**Stored items:**
· · · · ·

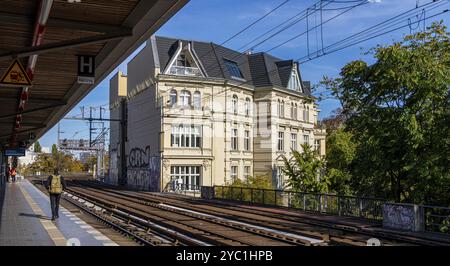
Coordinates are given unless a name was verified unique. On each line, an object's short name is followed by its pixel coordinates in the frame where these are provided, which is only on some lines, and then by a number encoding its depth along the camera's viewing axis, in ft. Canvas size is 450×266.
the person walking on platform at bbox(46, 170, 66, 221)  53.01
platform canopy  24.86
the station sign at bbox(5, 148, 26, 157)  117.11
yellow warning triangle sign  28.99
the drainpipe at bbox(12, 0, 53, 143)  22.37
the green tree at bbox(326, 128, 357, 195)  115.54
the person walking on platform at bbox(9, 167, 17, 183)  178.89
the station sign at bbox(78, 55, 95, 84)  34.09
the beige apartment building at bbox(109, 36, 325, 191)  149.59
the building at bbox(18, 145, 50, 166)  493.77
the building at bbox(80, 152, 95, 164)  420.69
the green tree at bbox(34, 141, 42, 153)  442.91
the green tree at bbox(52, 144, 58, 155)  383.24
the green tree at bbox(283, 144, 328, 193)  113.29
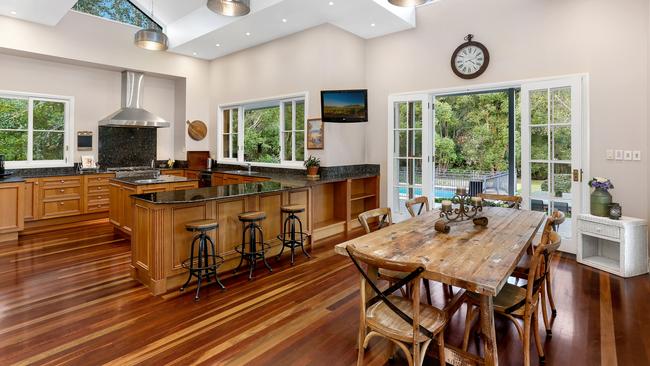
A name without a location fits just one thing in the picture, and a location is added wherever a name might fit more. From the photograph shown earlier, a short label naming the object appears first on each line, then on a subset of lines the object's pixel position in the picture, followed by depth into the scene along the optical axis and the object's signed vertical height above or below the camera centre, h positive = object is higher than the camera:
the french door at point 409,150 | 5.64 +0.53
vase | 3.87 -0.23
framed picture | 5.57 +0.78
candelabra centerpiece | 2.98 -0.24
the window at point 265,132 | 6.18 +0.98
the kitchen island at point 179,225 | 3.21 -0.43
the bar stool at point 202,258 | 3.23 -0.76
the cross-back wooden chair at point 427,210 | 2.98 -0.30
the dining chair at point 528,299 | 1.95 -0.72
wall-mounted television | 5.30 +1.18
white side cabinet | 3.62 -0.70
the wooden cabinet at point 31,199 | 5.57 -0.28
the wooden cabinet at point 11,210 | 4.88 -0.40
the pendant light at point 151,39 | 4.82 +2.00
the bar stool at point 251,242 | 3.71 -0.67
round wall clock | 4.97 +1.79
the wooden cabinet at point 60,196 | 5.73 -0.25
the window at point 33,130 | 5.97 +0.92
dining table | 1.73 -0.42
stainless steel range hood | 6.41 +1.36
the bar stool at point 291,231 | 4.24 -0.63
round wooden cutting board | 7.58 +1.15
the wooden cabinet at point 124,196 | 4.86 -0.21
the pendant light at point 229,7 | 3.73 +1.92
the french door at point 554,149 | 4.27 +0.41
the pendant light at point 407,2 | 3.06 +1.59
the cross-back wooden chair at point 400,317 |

· · · · ·

**Exercise directions:** For this exercise, copy the entries above exactly and skip any picture.

**Task response:**
Coordinates are given unless a name was verified unique. On each line, an object's short name is followed by its pixel coordinates in the frame where these are provided, which is only on some lines, and then by a number encoding its depth along the camera's viewing axis, in ft. Canvas size is 450×266.
the person walking on platform at bbox(46, 170, 66, 221)  53.01
platform canopy  24.86
the station sign at bbox(5, 148, 26, 157)  117.11
yellow warning triangle sign  28.99
the drainpipe at bbox(12, 0, 53, 143)  22.37
the green tree at bbox(326, 128, 357, 195)  115.54
the person walking on platform at bbox(9, 167, 17, 183)  178.89
the station sign at bbox(78, 55, 95, 84)  34.09
the beige apartment building at bbox(109, 36, 325, 191)  149.59
the building at bbox(18, 145, 50, 166)  493.77
the building at bbox(80, 152, 95, 164)  420.69
the green tree at bbox(34, 141, 42, 153)  442.91
the green tree at bbox(52, 144, 58, 155)  383.24
the green tree at bbox(283, 144, 328, 193)  113.29
A name without a location fits just one thing in the picture, and a location is added wherever a name might fit more. From the photograph shown earlier, a short label naming the object appears first on each line, then on a subset of lines the object's pixel position in the picture, followed by depth into the scene along the optical axis and the object's signed vertical height above or below the camera centre, h positive = object is higher than the camera:
the french door at point 409,150 | 5.64 +0.53
vase | 3.87 -0.23
framed picture | 5.57 +0.78
candelabra centerpiece | 2.98 -0.24
the window at point 265,132 | 6.18 +0.98
the kitchen island at point 179,225 | 3.21 -0.43
the bar stool at point 202,258 | 3.23 -0.76
the cross-back wooden chair at point 427,210 | 2.98 -0.30
the dining chair at point 528,299 | 1.95 -0.72
wall-mounted television | 5.30 +1.18
white side cabinet | 3.62 -0.70
the wooden cabinet at point 31,199 | 5.57 -0.28
the wooden cabinet at point 11,210 | 4.88 -0.40
the pendant light at point 151,39 | 4.82 +2.00
the bar stool at point 251,242 | 3.71 -0.67
round wall clock | 4.97 +1.79
the wooden cabinet at point 60,196 | 5.73 -0.25
the window at point 33,130 | 5.97 +0.92
dining table | 1.73 -0.42
stainless steel range hood | 6.41 +1.36
the bar stool at point 291,231 | 4.24 -0.63
round wooden cutting board | 7.58 +1.15
the wooden cabinet at point 124,196 | 4.86 -0.21
the pendant light at point 229,7 | 3.73 +1.92
the french door at point 554,149 | 4.27 +0.41
the pendant light at point 407,2 | 3.06 +1.59
the cross-back wooden chair at point 400,317 |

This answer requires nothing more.